Apple’s streaming-music service may have debuted only a few weeks ago, but already one senator is concerned that the iPhone maker could become a dominant, anticompetitive force.
US Senator Al Franken on Wednesday issued a letter to the US Federal Trade Commission requesting that it investigate Apple’s dealings in the streaming-music market. The Democrat from Minnesota expressed misgivings that the company’s recent launch of its Apple Music streaming service, coupled with its iOS software and its App Store, could pose unnecessary challenges for rivals and potentially limit choices and raise costs for consumers.
“Apple’s position as a dominant platform operator may actually undermine many of the potential consumer benefits of its entry into the market,” Franken wrote in his letter to the FTC.
His letter to the FTC came just a day after Consumer Watchdog, a company that aims to protect consumers against dominant companies overstepping their bounds, wrote its own letter to the government agency calling for an inquiry into Apple Music.
Franken is particularly concerned that Apple’s competitors, including Spotify, Pandora and artist Jay-Z-backed Tidal, all rely on the company’s App Store to get their software onto the popular iPhones and iPads. By offering apps in Apple’s App Store, those services need to adhere to Apple’s policies, which include sharing 30 percent of the revenue generated in-app on an iOS device. Franken also said that consumers could be harmed by an Apple policy that blocks developers from advertising lower rates if they use the service on other platforms, like the Web.
“In the case of music streaming services, Apple’s licensing agreements have prevented companies from using their apps to inform users that lower prices are available through their own websites, to advertise the availability of promotional discounts, or to complete a transaction directly with a consumer within their app,” Franken wrote in his letter. “These types of restrictions seem to offer no competitive benefit and may actually undermine the competitive process, to the detriment of consumers, who may end up paying substantially more than the current market price point.”
Apple did not immediately respond to a request for comment.
A competitive landscape
Apple Music launched on June 30 in over 100 countries, offering full access to Apple’s iTunes music library, as well as curated streaming channels, and the Beats 1 radio station. It also includes a feature called Connect that provides a social space where artists and fans to come together and share content.
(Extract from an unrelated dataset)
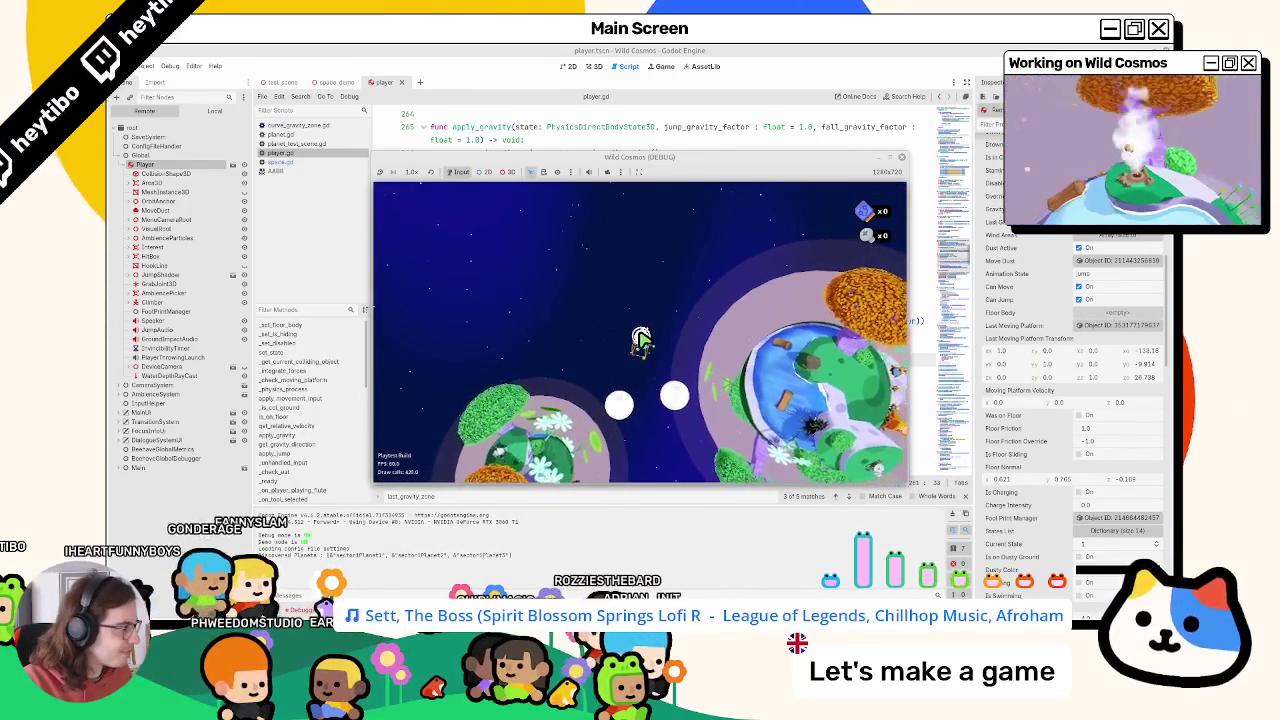
click(633, 130)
Free for the first three months, Apple Music will cost $10 per month for an individual plan and $15 for a shared family plan.
The launch of Apple Music marked the arrival of an 800-pound gorilla in a streaming industry that was already packed with similar offerings. The major difference between Apple Music and its competitors is how it’s bundled with iOS devices and Macs. Unlike Spotify and the others, Apple Music comes preinstalled on the latest version of Apple’s operating systems.
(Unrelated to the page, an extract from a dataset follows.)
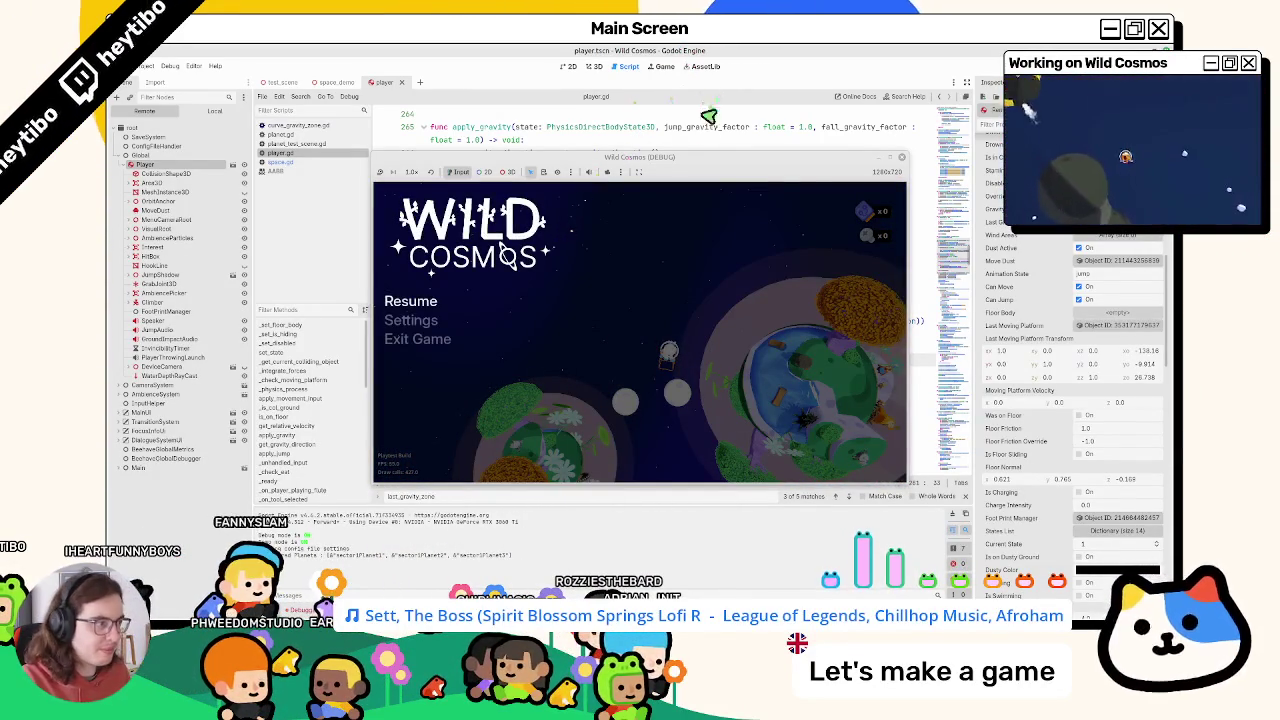
right_click(706, 157)
click(726, 234)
During Apple’s earnings call this week, CEO Tim Cook said that Apple Music is growing rapidly and that “millions and millions” of people have already tried it out, though he declined to provide actual user numbers. Spotify, by comparison, has 20 million paid subscribers and over 75 million active users.
For years, Apple has made billions offering music downloads through its iTunes music store. And while it still offers that service to those who aren’t interested in streaming, a rapidly growing contingent of consumers have decided to move their cash to streaming services, rather than individual downloads.
Increasing scrutiny
By shifting its weight into streaming, however, Apple has invited scrutiny. Months before Franken’s letter and the unveiling of Apple Music, the European Union’s competition watchdog, the European Commission, issued questionnaires to several record labels and digital music companies to determine whether it should launch a formal investigation into Apple’s plans for streaming music. The Commission, which has yet to initiate a formal investigation, was particularly interested in determining whether Apple would use its size and power over developers to hurt competitors.
Observations like those from Franken, however, are not new for Apple. The company’s App Store guidelines governing how developers can generate money through their apps on iOS have long been a subject of debate, and the FTC is already looking into the practices. The guidelines essentially require that transactions made through its App Store include a 70-30 split in the developer’s favor. Any in-app purchases, including buying a subscription to Spotify through the iOS app, would also technically fall under that 70-30 split. For the vast majority of developers, it’s a cost of doing business. But when Apple takes a slice of the revenue generated from its own competitors, Franken argues, it could be cause for concern.
“While I am encouraged to see increased competition in this market, I am concerned about certain business practices that have the potential to limit choices and raise prices for consumers,” he said.
Consumer Watchdog, meanwhile, has charged Apple with attempting to drive out competitors and “unfairly dominate” the streaming music business.
“Apple’s new streaming music service raises serious antitrust concerns that require the government to put limitations on Apple as it develops its service if consumers are to continue to have access to free streaming music services and so-called ‘freemium’ music,” Consumer Watchdog’s president Jamie Court and Privacy Project Director John M. Simpson wrote in the letter. “At issue, in fact, is the proprietary information that Apple possesses about its subscribers’ credit cards and musical preferences, which it is leveraging over music labels in an attempt to rub out free (commercial sponsored) music platforms.”
The FTC did not immediately respond to a request for comment on whether it will launch an investigation into Apple Music.